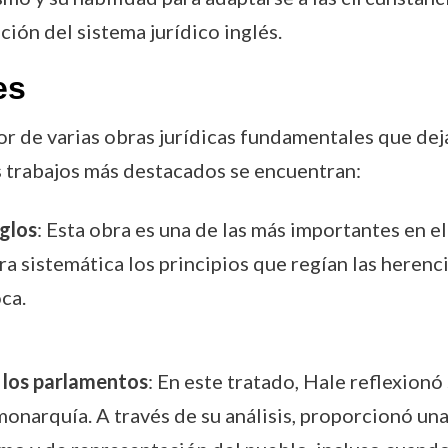
ión del sistema jurídico inglés.
es
r de varias obras jurídicas fundamentales que dej
s trabajos más destacados se encuentran:
glos
: Esta obra es una de las más importantes en e
ra sistemática los principios que regían las herenc
ca.
e los parlamentos
: En este tratado, Hale reflexionó
monarquía. A través de su análisis, proporcionó una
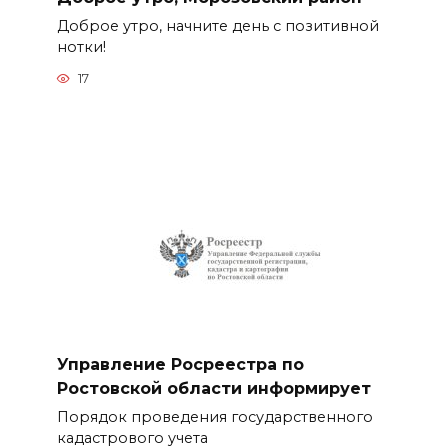
Доброе утро, начните день с позитивной
нотки!
17
Управление Росреестра по
Ростовской области информирует
Порядок проведения государственного
кадастрового учета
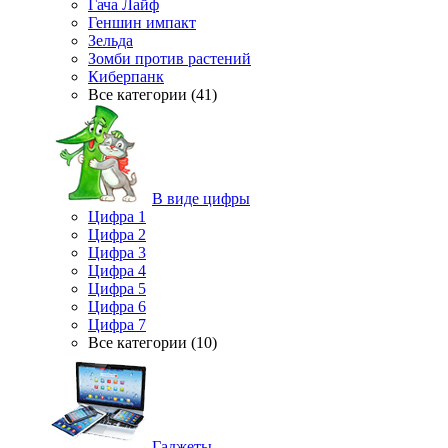
Гача Лайф
Геншин импакт
Зельда
Зомби против растений
Киберпанк
Все категории (41)
В виде цифры
Цифра 1
Цифра 2
Цифра 3
Цифра 4
Цифра 5
Цифра 6
Цифра 7
Все категории (10)
Гаджеты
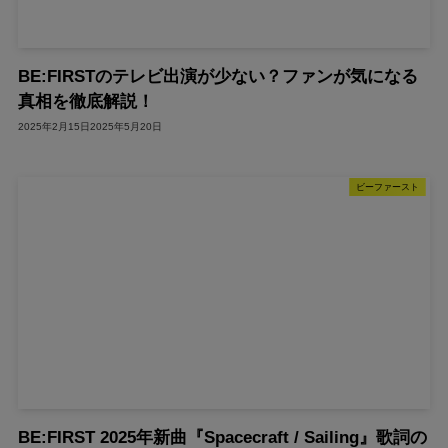
BE:FIRSTのテレビ出演が少ない？ファンが気になる
真相を徹底解説！
2025年2月15日
2025年5月20日
ビーファースト
BE:FIRST 2025年新曲『Spacecraft / Sailing』歌詞の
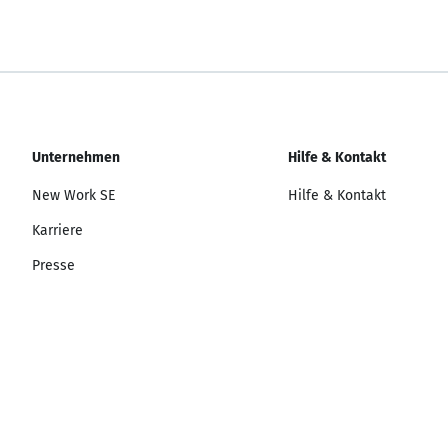
Unternehmen
Hilfe & Kontakt
New Work SE
Hilfe & Kontakt
Karriere
Presse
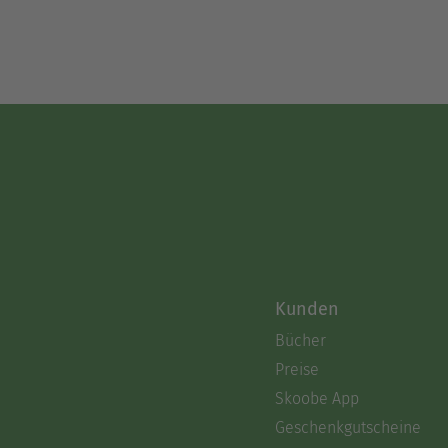
Kunden
Bücher
Preise
Skoobe App
Geschenkgutscheine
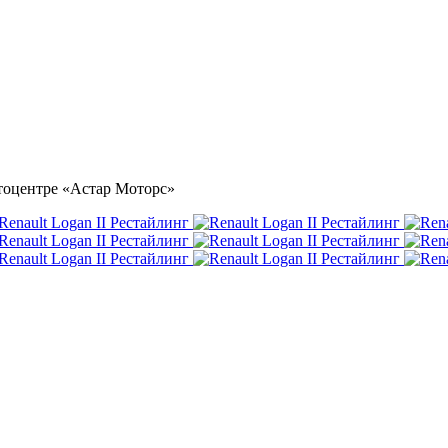
автоцентре «Астар Моторс»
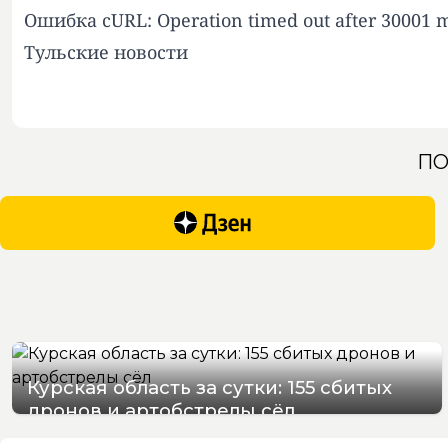
Ошибка cURL: Operation timed out after 30001 mi
Тульские новости
ПО
Курская область за сутки: 155 сбитых
дронов и артобстрелы сёл
09/08/2026 09:52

---------------

Lines that contain "Цифра" are the result; find them in the entries above and copy each one.

Цифра 1
Цифра 2
Цифра 3
Цифра 4
Цифра 5
Цифра 6
Цифра 7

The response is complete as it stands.